● Stated problem 1
Using the STEM initiative page, say whether each statement agrees with it, answering yes or no and quoting the deciding words: (a) Missouri will need to fill 143,000 jobs by 2018. (b) Close to 28% of high school seniors express interest in the STEM fields. (c) More than half of the interested students lose interest before they begin college.

STEM Initiative

Science, Technology, Engineering, and MathematicsSTEM Icon

“The Labor Department projects that by 2014 there will be more than 2 million job openings in science, technology, and engineering, while the number of Americans graduating with degrees in those subjects is plummeting.”
– The Economist, April 12, 2008

The fields of Science, Technology, Engineering, and Mathematics (STEM) are growing across the nation. As America and the rest of the world become more dependent on technology, more areas within the STEM field are developing, providing excellent jobs for people within the fields. However, as more STEM jobs become available, less Americans pursue careers in the STEM fields. Missouri is no exception to this, as Missouri will need to fill 143,000 jobs by 2018 and will currently be unable to do so. Missourians will not fill many of these jobs due to the lack of students that are interested in STEM related careers. The lack of student interests in STEM starts at a young age and is often left unchecked.

In Missouri, many middle school and high school students lose interests in the STEM fields before they even start their college career. Close to 28% of high school students express interest in the STEM fields their freshman year; of that 28%, over half (57%) will lose interest in the fields before they begin college. If Missouri is to fill these 143,000 jobs in the STEM fields, something must be done.

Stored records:
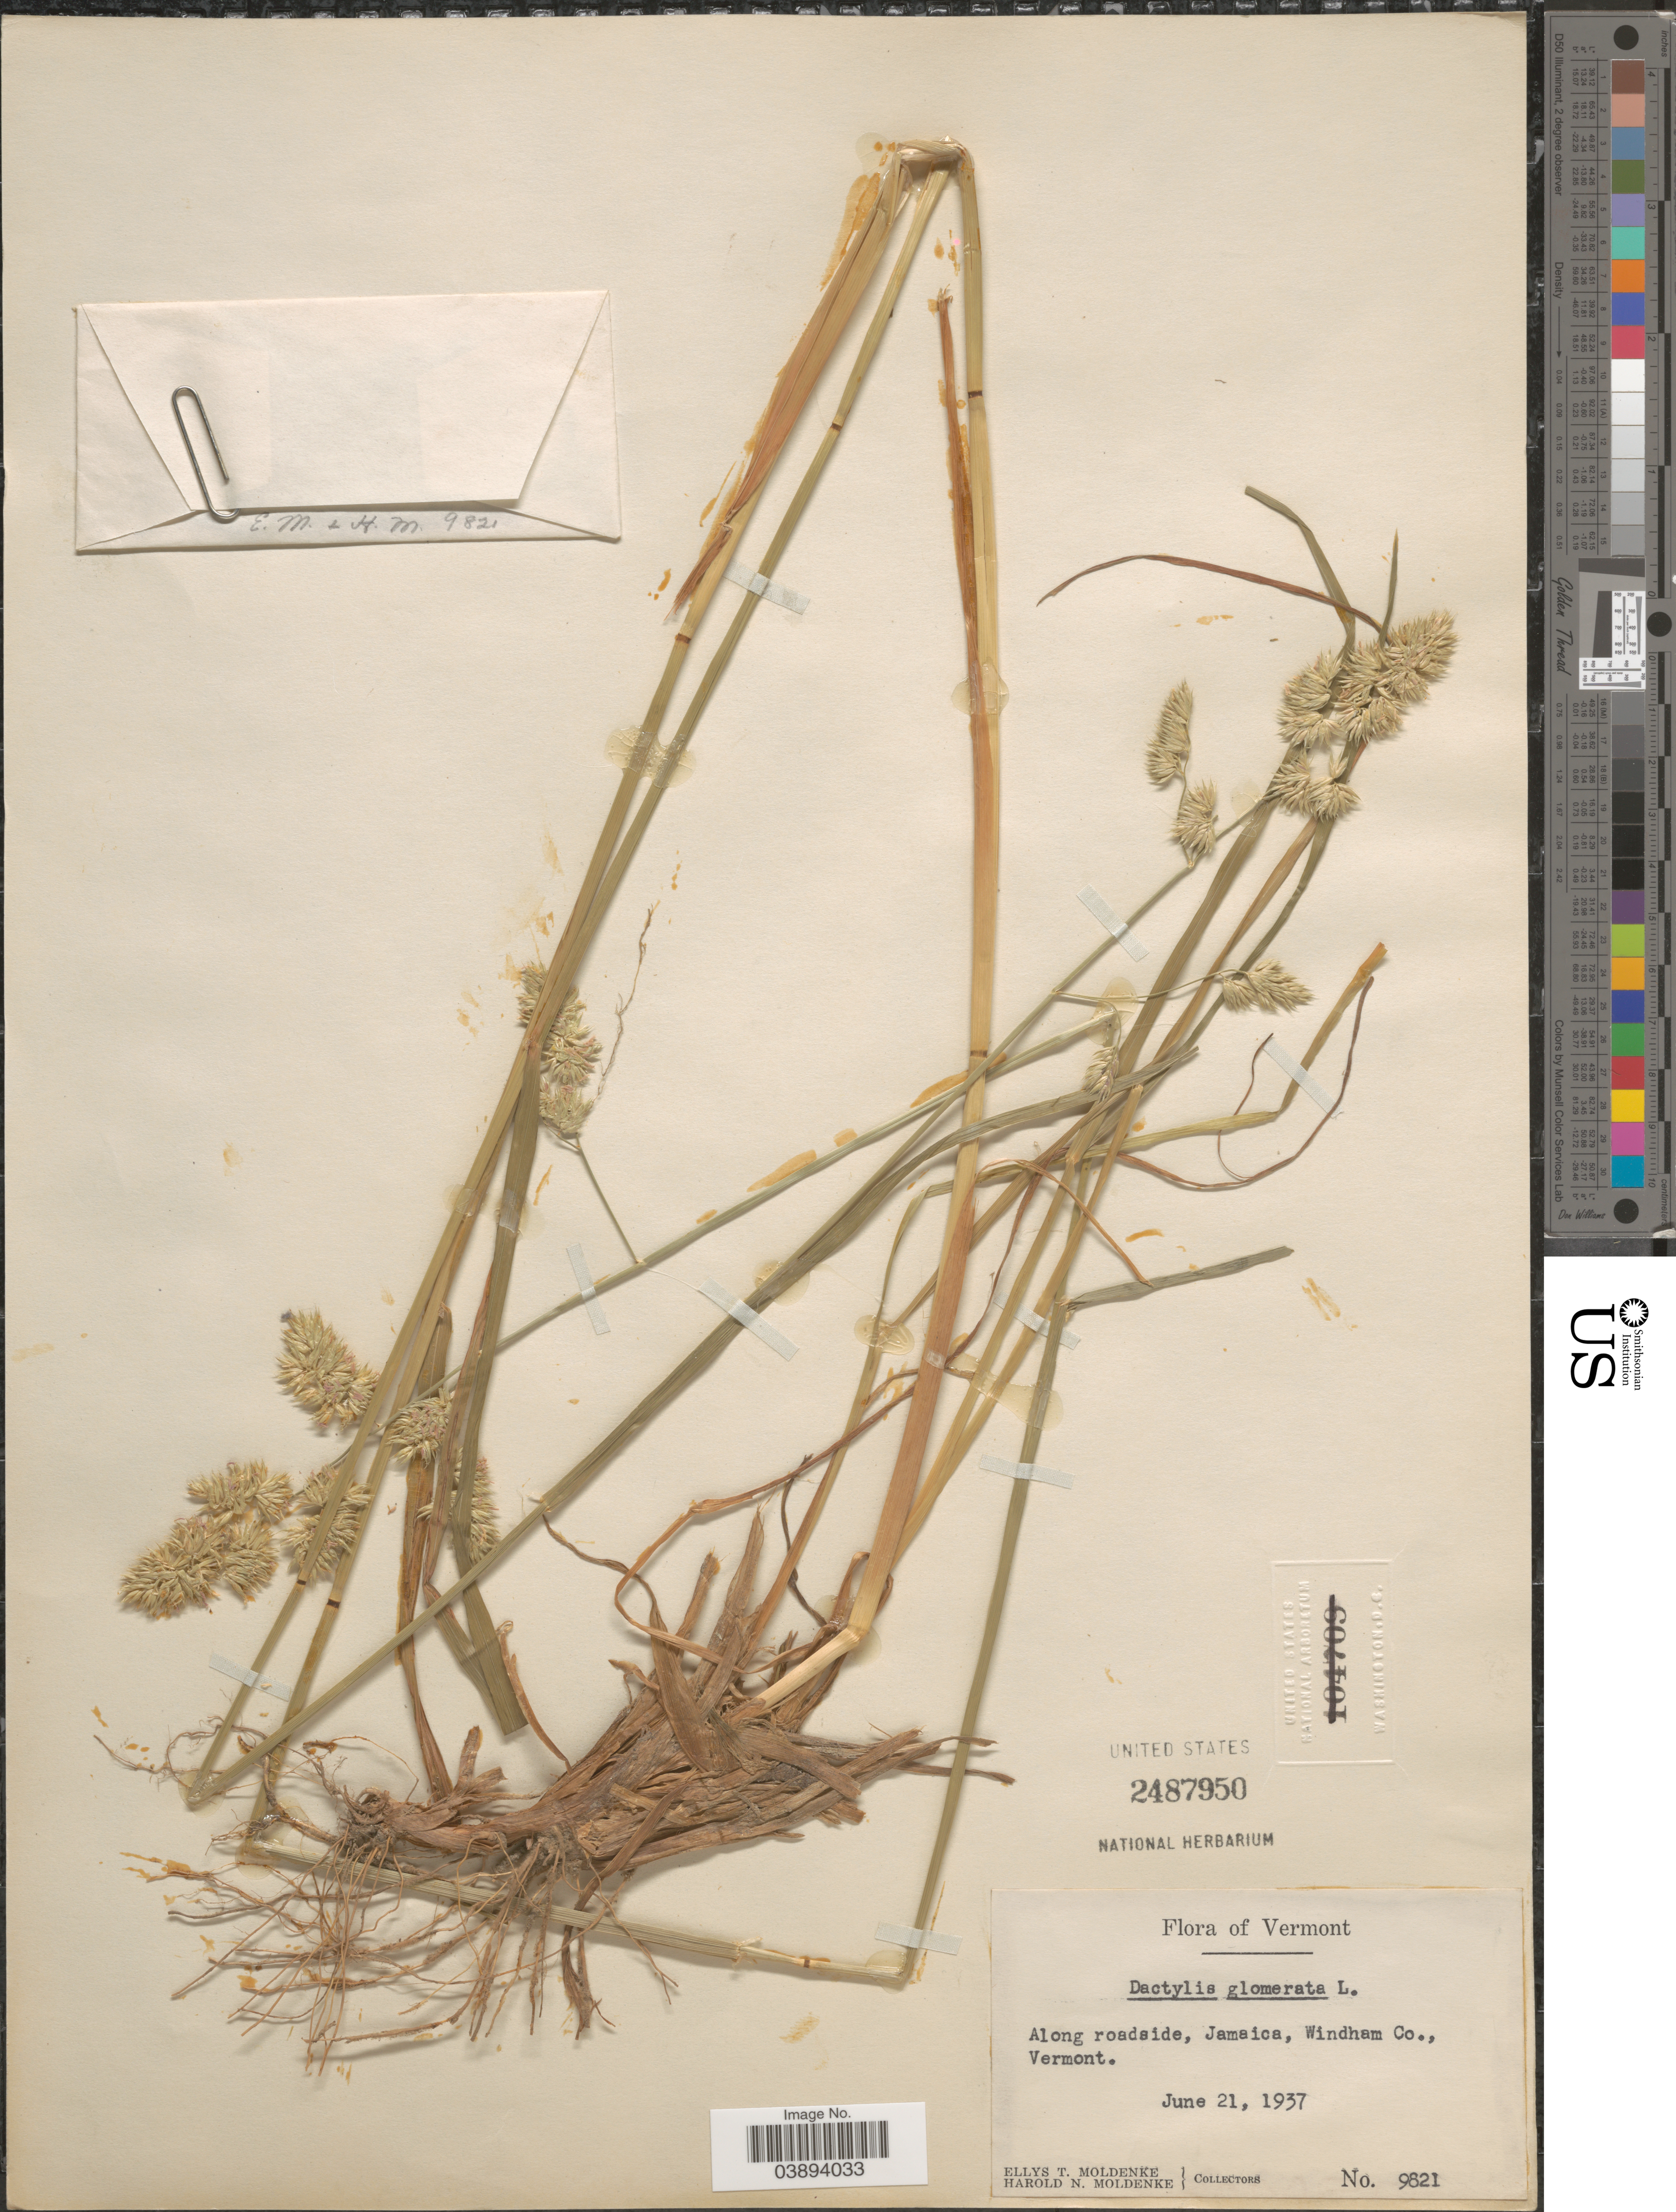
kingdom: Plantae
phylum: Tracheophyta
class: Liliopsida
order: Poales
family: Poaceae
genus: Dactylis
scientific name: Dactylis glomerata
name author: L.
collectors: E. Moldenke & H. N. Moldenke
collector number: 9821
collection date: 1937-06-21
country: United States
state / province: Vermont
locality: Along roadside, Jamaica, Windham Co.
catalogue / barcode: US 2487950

● Stated problem 2
Reproduce the lines of the listing verbatim, starting at the line containing "family: Poaceae" and ending at the last line of the listing, with both ends included.

● Full response 1
(a) Yes: "Missouri will need to fill 143,000 jobs by 2018 and will currently be unable to do so"
(b) No: "Close to 28% of high school students express interest in the STEM fields their freshman year"
(c) Yes: "of that 28%, over half (57%) will lose interest in the fields before they begin college"

● Full response 2
family: Poaceae
genus: Dactylis
scientific name: Dactylis glomerata
name author: L.
collectors: E. Moldenke & H. N. Moldenke
collector number: 9821
collection date: 1937-06-21
country: United States
state / province: Vermont
locality: Along roadside, Jamaica, Windham Co.
catalogue / barcode: US 2487950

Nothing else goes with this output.